Modifier le bulletin doit impérativement s’accompagner de pédagogie avec les parents. N’étant pas enseignants, ils seront perdus de ne plus avoir de points, car leurs repères vont changer : « Comment savoir si mon enfant a compris, s’il est premier de classe ou dans la moyenne ? » Changer de dispositif d’évaluation nécessite le soutien des parents. Il faut les convaincre que c’est mieux pour leur enfant. Les plus difficiles à convaincre seront les parents de « bons » élèves qui tiennent à la compétition, puisque leur enfant s’en sort.

L’évaluation par compétences vaut mieux que l’évaluation par notes. L’enseignant peut, par exemple, apprécier avec un code couleurs (vert pour « acquis », orange pour « satisfaisant » et rouge pour « pas encore acquis »). Cette manière de faire permet de donner à chaque élève une indication sur ses apprentissages, beaucoup plus précise que les points. La note ne dit jamais si l’élève a acquis ou non ses apprentissages. Il peut avoir 20 sur 20 et avoir de grosses lacunes. Et, que représente un 13 sur 20 par rapport à un 15 ? Un 9, par rapport à un 11 ? La note est synthétique mais imprécise. L’objectif de l’évaluation formative est de guider l’élève et non plus de chercher à le classer par rapport aux autres élèves de la classe.

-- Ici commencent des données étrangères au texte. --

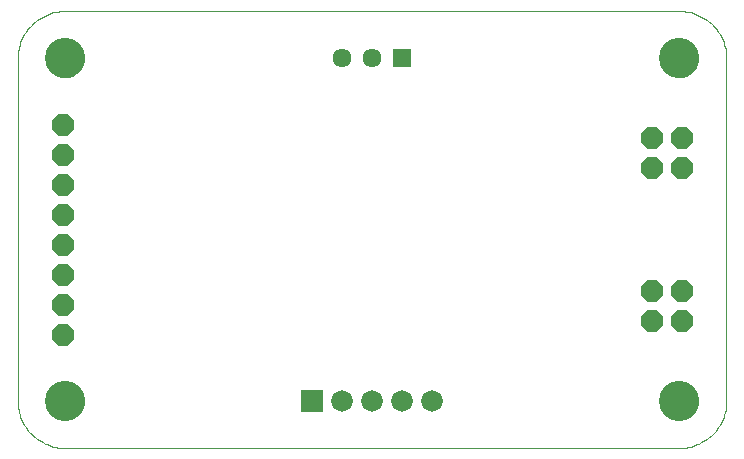
<source format=gbs>
G75*
G70*
%OFA0B0*%
%FSLAX24Y24*%
%IPPOS*%
%LPD*%
%AMOC8*
5,1,8,0,0,1.08239X$1,22.5*
%
%ADD10R,0.0720X0.0720*%
%ADD11C,0.0720*%
%ADD12OC8,0.0720*%
%ADD13R,0.0635X0.0635*%
%ADD14C,0.0635*%
%ADD15C,0.0000*%
%ADD16C,0.1340*%
D10*
X014205Y004991D03*
D11*
X015205Y004991D03*
X016205Y004991D03*
X017205Y004991D03*
X018205Y004991D03*
D12*
X025548Y007641D03*
X026548Y007641D03*
X026548Y008641D03*
X025548Y008641D03*
X025548Y012759D03*
X026548Y012759D03*
X026548Y013759D03*
X025548Y013759D03*
X005895Y014200D03*
X005895Y013200D03*
X005895Y012200D03*
X005895Y011200D03*
X005895Y010200D03*
X005895Y009200D03*
X005895Y008200D03*
X005895Y007200D03*
D13*
X017214Y016409D03*
D14*
X016214Y016409D03*
X015214Y016409D03*
D15*
X005969Y003417D02*
X026442Y003417D01*
X026442Y003416D02*
X026519Y003418D01*
X026596Y003424D01*
X026673Y003433D01*
X026749Y003446D01*
X026825Y003463D01*
X026899Y003484D01*
X026973Y003508D01*
X027045Y003536D01*
X027115Y003567D01*
X027184Y003602D01*
X027252Y003640D01*
X027317Y003681D01*
X027380Y003726D01*
X027441Y003774D01*
X027500Y003824D01*
X027556Y003877D01*
X027609Y003933D01*
X027659Y003992D01*
X027707Y004053D01*
X027752Y004116D01*
X027793Y004181D01*
X027831Y004249D01*
X027866Y004318D01*
X027897Y004388D01*
X027925Y004460D01*
X027949Y004534D01*
X027970Y004608D01*
X027987Y004684D01*
X028000Y004760D01*
X028009Y004837D01*
X028015Y004914D01*
X028017Y004991D01*
X028016Y004991D02*
X028016Y016409D01*
X028017Y016409D02*
X028015Y016486D01*
X028009Y016563D01*
X028000Y016640D01*
X027987Y016716D01*
X027970Y016792D01*
X027949Y016866D01*
X027925Y016940D01*
X027897Y017012D01*
X027866Y017082D01*
X027831Y017151D01*
X027793Y017219D01*
X027752Y017284D01*
X027707Y017347D01*
X027659Y017408D01*
X027609Y017467D01*
X027556Y017523D01*
X027500Y017576D01*
X027441Y017626D01*
X027380Y017674D01*
X027317Y017719D01*
X027252Y017760D01*
X027184Y017798D01*
X027115Y017833D01*
X027045Y017864D01*
X026973Y017892D01*
X026899Y017916D01*
X026825Y017937D01*
X026749Y017954D01*
X026673Y017967D01*
X026596Y017976D01*
X026519Y017982D01*
X026442Y017984D01*
X005969Y017984D01*
X005892Y017982D01*
X005815Y017976D01*
X005738Y017967D01*
X005662Y017954D01*
X005586Y017937D01*
X005512Y017916D01*
X005438Y017892D01*
X005366Y017864D01*
X005296Y017833D01*
X005227Y017798D01*
X005159Y017760D01*
X005094Y017719D01*
X005031Y017674D01*
X004970Y017626D01*
X004911Y017576D01*
X004855Y017523D01*
X004802Y017467D01*
X004752Y017408D01*
X004704Y017347D01*
X004659Y017284D01*
X004618Y017219D01*
X004580Y017151D01*
X004545Y017082D01*
X004514Y017012D01*
X004486Y016940D01*
X004462Y016866D01*
X004441Y016792D01*
X004424Y016716D01*
X004411Y016640D01*
X004402Y016563D01*
X004396Y016486D01*
X004394Y016409D01*
X004394Y004991D01*
X004396Y004914D01*
X004402Y004837D01*
X004411Y004760D01*
X004424Y004684D01*
X004441Y004608D01*
X004462Y004534D01*
X004486Y004460D01*
X004514Y004388D01*
X004545Y004318D01*
X004580Y004249D01*
X004618Y004181D01*
X004659Y004116D01*
X004704Y004053D01*
X004752Y003992D01*
X004802Y003933D01*
X004855Y003877D01*
X004911Y003824D01*
X004970Y003774D01*
X005031Y003726D01*
X005094Y003681D01*
X005159Y003640D01*
X005227Y003602D01*
X005296Y003567D01*
X005366Y003536D01*
X005438Y003508D01*
X005512Y003484D01*
X005586Y003463D01*
X005662Y003446D01*
X005738Y003433D01*
X005815Y003424D01*
X005892Y003418D01*
X005969Y003416D01*
X005892Y003418D01*
X005815Y003424D01*
X005738Y003433D01*
X005662Y003446D01*
X005586Y003463D01*
X005512Y003484D01*
X005438Y003508D01*
X005366Y003536D01*
X005296Y003567D01*
X005227Y003602D01*
X005159Y003640D01*
X005094Y003681D01*
X005031Y003726D01*
X004970Y003774D01*
X004911Y003824D01*
X004855Y003877D01*
X004802Y003933D01*
X004752Y003992D01*
X004704Y004053D01*
X004659Y004116D01*
X004618Y004181D01*
X004580Y004249D01*
X004545Y004318D01*
X004514Y004388D01*
X004486Y004460D01*
X004462Y004534D01*
X004441Y004608D01*
X004424Y004684D01*
X004411Y004760D01*
X004402Y004837D01*
X004396Y004914D01*
X004394Y004991D01*
X005339Y004991D02*
X005341Y005041D01*
X005347Y005091D01*
X005357Y005140D01*
X005371Y005188D01*
X005388Y005235D01*
X005409Y005280D01*
X005434Y005324D01*
X005462Y005365D01*
X005494Y005404D01*
X005528Y005441D01*
X005565Y005475D01*
X005605Y005505D01*
X005647Y005532D01*
X005691Y005556D01*
X005737Y005577D01*
X005784Y005593D01*
X005832Y005606D01*
X005882Y005615D01*
X005931Y005620D01*
X005982Y005621D01*
X006032Y005618D01*
X006081Y005611D01*
X006130Y005600D01*
X006178Y005585D01*
X006224Y005567D01*
X006269Y005545D01*
X006312Y005519D01*
X006353Y005490D01*
X006392Y005458D01*
X006428Y005423D01*
X006460Y005385D01*
X006490Y005345D01*
X006517Y005302D01*
X006540Y005258D01*
X006559Y005212D01*
X006575Y005164D01*
X006587Y005115D01*
X006595Y005066D01*
X006599Y005016D01*
X006599Y004966D01*
X006595Y004916D01*
X006587Y004867D01*
X006575Y004818D01*
X006559Y004770D01*
X006540Y004724D01*
X006517Y004680D01*
X006490Y004637D01*
X006460Y004597D01*
X006428Y004559D01*
X006392Y004524D01*
X006353Y004492D01*
X006312Y004463D01*
X006269Y004437D01*
X006224Y004415D01*
X006178Y004397D01*
X006130Y004382D01*
X006081Y004371D01*
X006032Y004364D01*
X005982Y004361D01*
X005931Y004362D01*
X005882Y004367D01*
X005832Y004376D01*
X005784Y004389D01*
X005737Y004405D01*
X005691Y004426D01*
X005647Y004450D01*
X005605Y004477D01*
X005565Y004507D01*
X005528Y004541D01*
X005494Y004578D01*
X005462Y004617D01*
X005434Y004658D01*
X005409Y004702D01*
X005388Y004747D01*
X005371Y004794D01*
X005357Y004842D01*
X005347Y004891D01*
X005341Y004941D01*
X005339Y004991D01*
X004394Y016409D02*
X004396Y016486D01*
X004402Y016563D01*
X004411Y016640D01*
X004424Y016716D01*
X004441Y016792D01*
X004462Y016866D01*
X004486Y016940D01*
X004514Y017012D01*
X004545Y017082D01*
X004580Y017151D01*
X004618Y017219D01*
X004659Y017284D01*
X004704Y017347D01*
X004752Y017408D01*
X004802Y017467D01*
X004855Y017523D01*
X004911Y017576D01*
X004970Y017626D01*
X005031Y017674D01*
X005094Y017719D01*
X005159Y017760D01*
X005227Y017798D01*
X005296Y017833D01*
X005366Y017864D01*
X005438Y017892D01*
X005512Y017916D01*
X005586Y017937D01*
X005662Y017954D01*
X005738Y017967D01*
X005815Y017976D01*
X005892Y017982D01*
X005969Y017984D01*
X005339Y016409D02*
X005341Y016459D01*
X005347Y016509D01*
X005357Y016558D01*
X005371Y016606D01*
X005388Y016653D01*
X005409Y016698D01*
X005434Y016742D01*
X005462Y016783D01*
X005494Y016822D01*
X005528Y016859D01*
X005565Y016893D01*
X005605Y016923D01*
X005647Y016950D01*
X005691Y016974D01*
X005737Y016995D01*
X005784Y017011D01*
X005832Y017024D01*
X005882Y017033D01*
X005931Y017038D01*
X005982Y017039D01*
X006032Y017036D01*
X006081Y017029D01*
X006130Y017018D01*
X006178Y017003D01*
X006224Y016985D01*
X006269Y016963D01*
X006312Y016937D01*
X006353Y016908D01*
X006392Y016876D01*
X006428Y016841D01*
X006460Y016803D01*
X006490Y016763D01*
X006517Y016720D01*
X006540Y016676D01*
X006559Y016630D01*
X006575Y016582D01*
X006587Y016533D01*
X006595Y016484D01*
X006599Y016434D01*
X006599Y016384D01*
X006595Y016334D01*
X006587Y016285D01*
X006575Y016236D01*
X006559Y016188D01*
X006540Y016142D01*
X006517Y016098D01*
X006490Y016055D01*
X006460Y016015D01*
X006428Y015977D01*
X006392Y015942D01*
X006353Y015910D01*
X006312Y015881D01*
X006269Y015855D01*
X006224Y015833D01*
X006178Y015815D01*
X006130Y015800D01*
X006081Y015789D01*
X006032Y015782D01*
X005982Y015779D01*
X005931Y015780D01*
X005882Y015785D01*
X005832Y015794D01*
X005784Y015807D01*
X005737Y015823D01*
X005691Y015844D01*
X005647Y015868D01*
X005605Y015895D01*
X005565Y015925D01*
X005528Y015959D01*
X005494Y015996D01*
X005462Y016035D01*
X005434Y016076D01*
X005409Y016120D01*
X005388Y016165D01*
X005371Y016212D01*
X005357Y016260D01*
X005347Y016309D01*
X005341Y016359D01*
X005339Y016409D01*
X026442Y017984D02*
X026519Y017982D01*
X026596Y017976D01*
X026673Y017967D01*
X026749Y017954D01*
X026825Y017937D01*
X026899Y017916D01*
X026973Y017892D01*
X027045Y017864D01*
X027115Y017833D01*
X027184Y017798D01*
X027252Y017760D01*
X027317Y017719D01*
X027380Y017674D01*
X027441Y017626D01*
X027500Y017576D01*
X027556Y017523D01*
X027609Y017467D01*
X027659Y017408D01*
X027707Y017347D01*
X027752Y017284D01*
X027793Y017219D01*
X027831Y017151D01*
X027866Y017082D01*
X027897Y017012D01*
X027925Y016940D01*
X027949Y016866D01*
X027970Y016792D01*
X027987Y016716D01*
X028000Y016640D01*
X028009Y016563D01*
X028015Y016486D01*
X028017Y016409D01*
X025812Y016409D02*
X025814Y016459D01*
X025820Y016509D01*
X025830Y016558D01*
X025844Y016606D01*
X025861Y016653D01*
X025882Y016698D01*
X025907Y016742D01*
X025935Y016783D01*
X025967Y016822D01*
X026001Y016859D01*
X026038Y016893D01*
X026078Y016923D01*
X026120Y016950D01*
X026164Y016974D01*
X026210Y016995D01*
X026257Y017011D01*
X026305Y017024D01*
X026355Y017033D01*
X026404Y017038D01*
X026455Y017039D01*
X026505Y017036D01*
X026554Y017029D01*
X026603Y017018D01*
X026651Y017003D01*
X026697Y016985D01*
X026742Y016963D01*
X026785Y016937D01*
X026826Y016908D01*
X026865Y016876D01*
X026901Y016841D01*
X026933Y016803D01*
X026963Y016763D01*
X026990Y016720D01*
X027013Y016676D01*
X027032Y016630D01*
X027048Y016582D01*
X027060Y016533D01*
X027068Y016484D01*
X027072Y016434D01*
X027072Y016384D01*
X027068Y016334D01*
X027060Y016285D01*
X027048Y016236D01*
X027032Y016188D01*
X027013Y016142D01*
X026990Y016098D01*
X026963Y016055D01*
X026933Y016015D01*
X026901Y015977D01*
X026865Y015942D01*
X026826Y015910D01*
X026785Y015881D01*
X026742Y015855D01*
X026697Y015833D01*
X026651Y015815D01*
X026603Y015800D01*
X026554Y015789D01*
X026505Y015782D01*
X026455Y015779D01*
X026404Y015780D01*
X026355Y015785D01*
X026305Y015794D01*
X026257Y015807D01*
X026210Y015823D01*
X026164Y015844D01*
X026120Y015868D01*
X026078Y015895D01*
X026038Y015925D01*
X026001Y015959D01*
X025967Y015996D01*
X025935Y016035D01*
X025907Y016076D01*
X025882Y016120D01*
X025861Y016165D01*
X025844Y016212D01*
X025830Y016260D01*
X025820Y016309D01*
X025814Y016359D01*
X025812Y016409D01*
X028017Y004991D02*
X028015Y004914D01*
X028009Y004837D01*
X028000Y004760D01*
X027987Y004684D01*
X027970Y004608D01*
X027949Y004534D01*
X027925Y004460D01*
X027897Y004388D01*
X027866Y004318D01*
X027831Y004249D01*
X027793Y004181D01*
X027752Y004116D01*
X027707Y004053D01*
X027659Y003992D01*
X027609Y003933D01*
X027556Y003877D01*
X027500Y003824D01*
X027441Y003774D01*
X027380Y003726D01*
X027317Y003681D01*
X027252Y003640D01*
X027184Y003602D01*
X027115Y003567D01*
X027045Y003536D01*
X026973Y003508D01*
X026899Y003484D01*
X026825Y003463D01*
X026749Y003446D01*
X026673Y003433D01*
X026596Y003424D01*
X026519Y003418D01*
X026442Y003416D01*
X025812Y004991D02*
X025814Y005041D01*
X025820Y005091D01*
X025830Y005140D01*
X025844Y005188D01*
X025861Y005235D01*
X025882Y005280D01*
X025907Y005324D01*
X025935Y005365D01*
X025967Y005404D01*
X026001Y005441D01*
X026038Y005475D01*
X026078Y005505D01*
X026120Y005532D01*
X026164Y005556D01*
X026210Y005577D01*
X026257Y005593D01*
X026305Y005606D01*
X026355Y005615D01*
X026404Y005620D01*
X026455Y005621D01*
X026505Y005618D01*
X026554Y005611D01*
X026603Y005600D01*
X026651Y005585D01*
X026697Y005567D01*
X026742Y005545D01*
X026785Y005519D01*
X026826Y005490D01*
X026865Y005458D01*
X026901Y005423D01*
X026933Y005385D01*
X026963Y005345D01*
X026990Y005302D01*
X027013Y005258D01*
X027032Y005212D01*
X027048Y005164D01*
X027060Y005115D01*
X027068Y005066D01*
X027072Y005016D01*
X027072Y004966D01*
X027068Y004916D01*
X027060Y004867D01*
X027048Y004818D01*
X027032Y004770D01*
X027013Y004724D01*
X026990Y004680D01*
X026963Y004637D01*
X026933Y004597D01*
X026901Y004559D01*
X026865Y004524D01*
X026826Y004492D01*
X026785Y004463D01*
X026742Y004437D01*
X026697Y004415D01*
X026651Y004397D01*
X026603Y004382D01*
X026554Y004371D01*
X026505Y004364D01*
X026455Y004361D01*
X026404Y004362D01*
X026355Y004367D01*
X026305Y004376D01*
X026257Y004389D01*
X026210Y004405D01*
X026164Y004426D01*
X026120Y004450D01*
X026078Y004477D01*
X026038Y004507D01*
X026001Y004541D01*
X025967Y004578D01*
X025935Y004617D01*
X025907Y004658D01*
X025882Y004702D01*
X025861Y004747D01*
X025844Y004794D01*
X025830Y004842D01*
X025820Y004891D01*
X025814Y004941D01*
X025812Y004991D01*
D16*
X026442Y004991D03*
X026442Y016409D03*
X005969Y016409D03*
X005969Y004991D03*
M02*

</source>
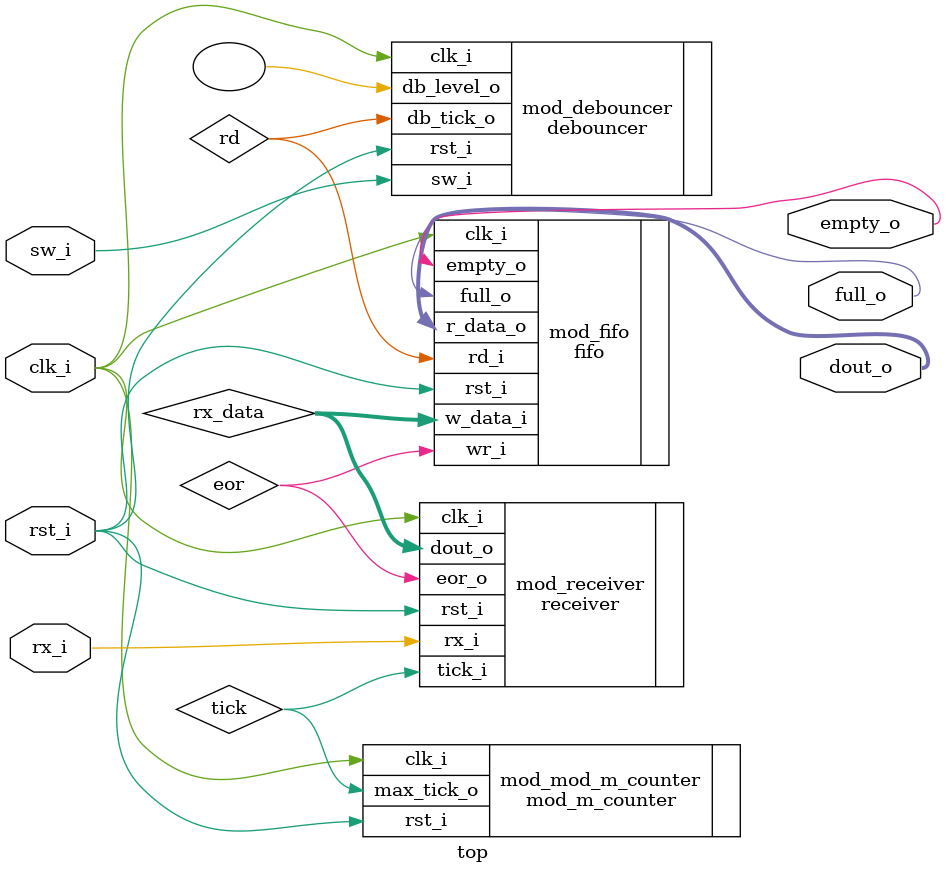
<source format=v>

module top (
  input         clk_i,
  input         rst_i,
  input         rx_i,
  input         sw_i,
  output  [7:0] dout_o,
  output        empty_o,
  output        full_o
);
  
  wire tick;
  wire eor;
  wire [7:0] rx_data;
  wire rd;
  
  mod_m_counter mod_mod_m_counter (
    .clk_i(clk_i),
    .rst_i(rst_i),
    .max_tick_o(tick)
  );
  
  receiver mod_receiver ( 
    .clk_i(clk_i),
    .rst_i(rst_i),
    .rx_i(rx_i),
    .tick_i(tick),
    .eor_o(eor),
    .dout_o(rx_data)
  );  
  
  fifo #(
    .Width(8), 
    .AddrBits(3)
  ) mod_fifo ( 
    .clk_i(clk_i),
    .rst_i(rst_i),
    .wr_i(eor),
    .rd_i(rd),
    .w_data_i(rx_data),
    .r_data_o(dout_o),
    .empty_o(empty_o),
    .full_o(full_o)
  );
  
  debouncer mod_debouncer (
    .clk_i(clk_i),
    .rst_i(rst_i),
    .sw_i(sw_i),
    .db_level_o(),
    .db_tick_o(rd)
  );

endmodule

</source>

L’avantage de l’évaluation formative c’est que l’élève (mais aussi les profs et les parents) ne se focalise plus sur celle-ci, mais sur les commentaires éventuels de l’enseignant et sur le fait que le savoir est acquis ou non.

En évaluation formative, le rôle de l’erreur est essentiel. Elle n’est plus vue comme une « faute », quelque chose de « mauvais », un « échec ». Elle change de statut devenant une aide à l’apprentissage et source de savoirs nouveaux, tout comme dans la vie quotidienne. On n’apprend jamais sans erreurs. Il faut apprendre à les surmonter pour pouvoir avancer.

L’évaluation formative réduit fortement les comparaisons sociales. On ne peut se comparer avec des couleurs. Si tu n’as pas acquis l’apprentissage contrairement à moi, je vais t’aider à y arriver. L’objectif de tous les élèves est la réussite du plus grand nombre et non plus la compétition et c’est donc aussi, la fin de l’individualisme.

Les apprentissages deviennent « communs ». Le tutorat va de pair avec eux et la triche disparaît au profit d’une envie d’apprendre. Il n’y a plus de notes faibles qui réduisent ou cassent la motivation des élèves[1]. Dès lors, diminution du stress et de l’anxiété face aux cotations, qui sont défavorables aux apprentissages. Finie la peur du mauvais résultat, des quolibets des « camarades » de classe, des reproches parentaux.


[1] Philippe Guimart a montré que 75% des élèves ont « peur d’avoir de mauvaises notes » – Guimart Philippe et al. (2015), « Le bien-être des élèves à l’école et au collège », Éducation

et formations, n° 88-89, p. 163-184.